> [Passage given]:
--*--
United States District Court, E.D. New York
Aug 8, 2023
23-CV-00153 (GRB)(JMW) (E.D.N.Y. Aug. 8, 2023)

Opinion

23-CV-00153 (GRB)(JMW)

08-08-2023

MICHAEL J. SALESE, Plaintiff, v. JP MORGAN CHASE & CO., Defendant.

Michael J. Salese Appearing Pro Se Brian Peter Scibetta, Esq. Chong Lim, Esq. McCalla Raymer Leibert Piece, LLC Attorneys for Defendant


Michael J. Salese Appearing Pro Se

Brian Peter Scibetta, Esq. Chong Lim, Esq. McCalla Raymer Leibert Piece, LLC Attorneys for Defendant

ORDER

JAMES M. WICKS, United States Magistrate Judge

Before the Court is Defendant JP Morgan Chase & Co.'s (“Chase”) uncontested application for a stay of discovery (DE 19) pending a decision on its anticipated motion to dismiss (DE 16) the complaint for a lack of subject matter jurisdiction pursuant to Fed.R.Civ.P. 12(b)(1) and for a failure to state a claim pursuant to Fed.R.Civ.P. 12(b)(6).

For the reasons set forth below, the Court concludes a stay is warranted under the circumstances and therefore the motion (DE 19) is granted.

I. BACKGROUND

On January 10, 2023, Plaintiff Michael J. Salese, proceeding pro se, commenced this action alleging violations of the Fair Debt Collection Practices Act (FDCPA), negligence, fraud in the concealment, fraud in the inducement, and slander of title -- all related to Defendant's attempt to foreclose Plaintiff's home. (DE 1.) On February 7, 2023, Defendant filed a premotion conference request in anticipation of filing a motion to dismiss. (DE 7.) On March 7, 2023, District Judge Brown referred all dispositive pre-trial motions including the pre-motion conference request, for a Report and Recommendation. That pre-motion request was granted, and the pre-motion conference requirement was waived. (Electronic Order dated March 20, 2023.) The case was re-assigned to the undersigned on June 6, 2023. Subsequently, Defendant filed its contested motion to dismiss on June 15, 2023 (DE 16), and the motion was fully briefed as of that date. (See DE 17; DE 18.)
--*--
(Entries contained in a dataset)
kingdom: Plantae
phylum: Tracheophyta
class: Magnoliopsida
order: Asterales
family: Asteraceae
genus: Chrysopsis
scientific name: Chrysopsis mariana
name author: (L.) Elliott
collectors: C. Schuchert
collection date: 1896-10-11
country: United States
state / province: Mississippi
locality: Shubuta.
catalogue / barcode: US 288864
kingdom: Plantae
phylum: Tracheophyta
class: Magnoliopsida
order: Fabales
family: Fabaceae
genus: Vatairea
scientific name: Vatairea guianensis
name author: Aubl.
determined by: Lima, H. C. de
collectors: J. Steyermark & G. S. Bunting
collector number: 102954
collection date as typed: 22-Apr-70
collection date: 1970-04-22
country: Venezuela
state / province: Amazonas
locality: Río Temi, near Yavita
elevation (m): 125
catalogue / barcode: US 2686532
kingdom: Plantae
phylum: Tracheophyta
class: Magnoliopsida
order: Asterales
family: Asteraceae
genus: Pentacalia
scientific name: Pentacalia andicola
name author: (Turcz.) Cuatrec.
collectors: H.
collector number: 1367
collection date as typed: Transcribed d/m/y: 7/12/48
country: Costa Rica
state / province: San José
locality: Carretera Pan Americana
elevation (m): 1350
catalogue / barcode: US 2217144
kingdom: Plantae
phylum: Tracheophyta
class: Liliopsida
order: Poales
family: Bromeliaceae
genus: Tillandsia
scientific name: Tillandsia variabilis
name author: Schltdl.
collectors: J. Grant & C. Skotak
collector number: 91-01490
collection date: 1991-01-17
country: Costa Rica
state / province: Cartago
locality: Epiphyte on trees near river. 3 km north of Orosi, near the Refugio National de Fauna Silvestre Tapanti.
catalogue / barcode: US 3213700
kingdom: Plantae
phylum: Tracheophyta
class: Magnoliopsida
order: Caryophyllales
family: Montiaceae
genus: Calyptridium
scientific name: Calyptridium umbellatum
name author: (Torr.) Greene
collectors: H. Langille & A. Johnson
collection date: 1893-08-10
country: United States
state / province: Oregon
--*--
Copy everything in the court order from "Michael J. Salese Appearing Pro Se Brian" down to "19) is granted.", swapping "stay" for "pause".

Michael J. Salese Appearing Pro Se Brian Peter Scibetta, Esq. Chong Lim, Esq. McCalla Raymer Leibert Piece, LLC Attorneys for Defendant


Michael J. Salese Appearing Pro Se

Brian Peter Scibetta, Esq. Chong Lim, Esq. McCalla Raymer Leibert Piece, LLC Attorneys for Defendant

ORDER

JAMES M. WICKS, United States Magistrate Judge

Before the Court is Defendant JP Morgan Chase & Co.'s (“Chase”) uncontested application for a pause of discovery (DE 19) pending a decision on its anticipated motion to dismiss (DE 16) the complaint for a lack of subject matter jurisdiction pursuant to Fed.R.Civ.P. 12(b)(1) and for a failure to state a claim pursuant to Fed.R.Civ.P. 12(b)(6).

For the reasons set forth below, the Court concludes a pause is warranted under the circumstances and therefore the motion (DE 19) is granted.